Todos nós temos conhecimento da falta deste tipo de material na linha da frente de combate ao Covid-19 nos hospitais e noutros tipos de unidades de saúde, para além de em muitos outros locais, como nos lares e negócios que têm de permanecer abertos. A questão com que nos deparamos é de natureza ética: como e a quem distribuir o material que conseguimos adquirir que é tão escasso? Por isso, desenvolvemos um racional para o fazer, que seguimos cuidadosamente. O material conseguido pelo tech4Covid19 é distribuído a entidades públicas, como as Administrações Regionais de Saúde, que têm mais informação do que nós, e que, na realidade, têm a responsabilidade de o distribuir.
Mas o projeto de obtenção de material de proteção individual tem ainda outros desafios, como a relativa facilidade em comprar material sem os requisitos necessários, por fraude, ou até infetado; a especulação de preços; a concorrência entre os diferentes países, entre outros problemas. É importante que estas dificuldades sejam transparentes para todos. Contamos com a experiência da nossa equipa e a colaboração de entidades como o Infarmed para fazermos o melhor trabalho possível.

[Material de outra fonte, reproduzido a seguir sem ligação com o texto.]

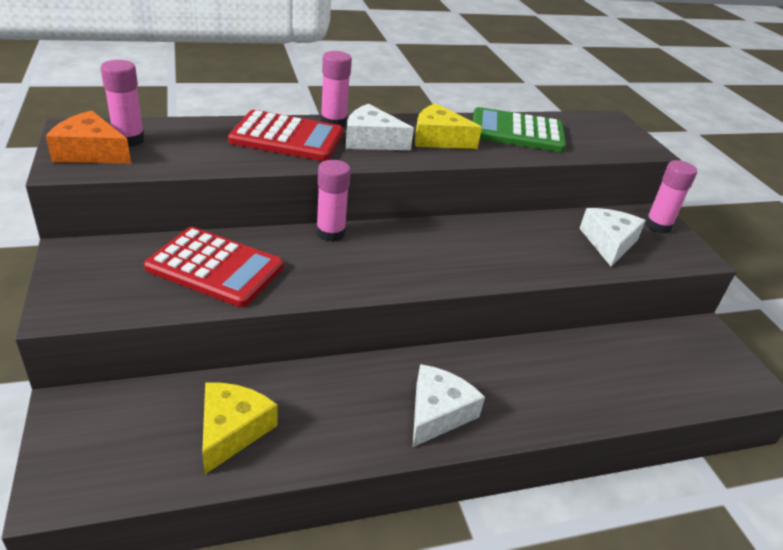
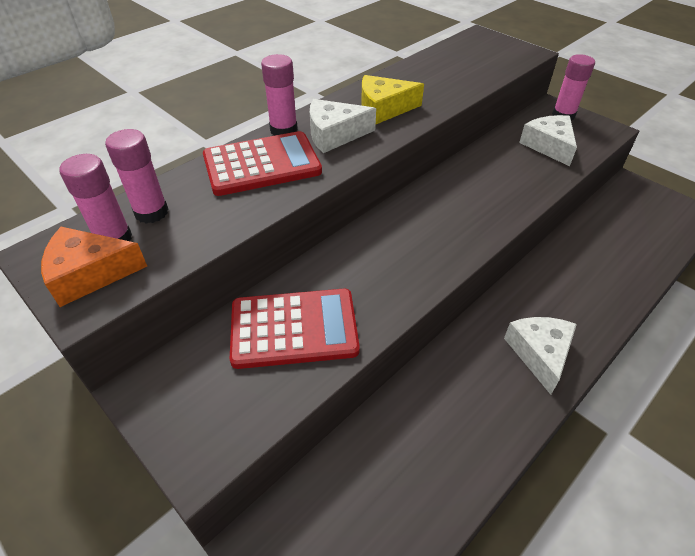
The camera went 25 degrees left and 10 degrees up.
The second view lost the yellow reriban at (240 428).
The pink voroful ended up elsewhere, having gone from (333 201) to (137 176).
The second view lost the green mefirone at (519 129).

Apesar das necessidades atuais exigirem soluções que, à primeira vista, podem parecer tecnologicamente simples, podem não o ser do ponto de vista da segurança e da privacidade dos dados recolhidos. Esta questão é relevante, por exemplo, para as soluções de rastreamento de pessoas infetadas ou potencialmente infetadas com o novo coronavírus. Num contexto de pandemia, a facilitação das leis e dos regulamentos seria tentadora, mas a realidade é que a abertura de exceções coloca em causa as liberdades individuais.
Uma outra aprendizagem que não deve de todo ser ignorada é a exigência que projetos como este representam para quem os abraça. O trabalho remoto trouxe novos desafios no que trata de conciliar a vida pessoal e profissional. Quando o trabalho nas nossas empresas já nos ocupa frequentemente mais do que as horas desejadas e a ele se juntam novos projetos e a preocupação com o futuro, é relativamente fácil entrar em burnout. A causa Covid-19 é grande, mas não se deve sobrepor ao nosso bem-estar individual, correndo-se o risco de perdermos o talento que, com tanto afinco, temos colocado à disposição do país.
Por fim, deixo aqui uma última aprendizagem. Como se consegue gerir um grupo de trabalho tão grande, com vontades tão independentes e remotamente? Foi essencial criar uma equipa de coordenação, com um comando firme, e que consegue chegar aos intervenientes certos, no momento correto e disseminar informação capazmente. Depois, a todos os projetos é dada bastante autonomia, mas também sentido de responsabilidade. Apesar de o tech4covid19 ter apenas um fim social, lidamos, à semelhança das grandes empresas com fins lucrativos, com questões de gestão de recursos humanos, marketing e comunicação. A título pessoal, só posso ficar feliz por fazer parte desta iniciativa, juntamente com a Tonic App, a empresa de saúde digital que dirijo.
Daniela Seixas é voluntária no tech4covid19, médica neurorradiologista, doutorada em neurociências. É professora afiliada da Faculdade de Medicina da Universidade do Porto. Concluiu um MBA Executivo na IE Business School e cofundou a Tonic App, a startup de saúde digital à qual se dedica atualmente como CEO.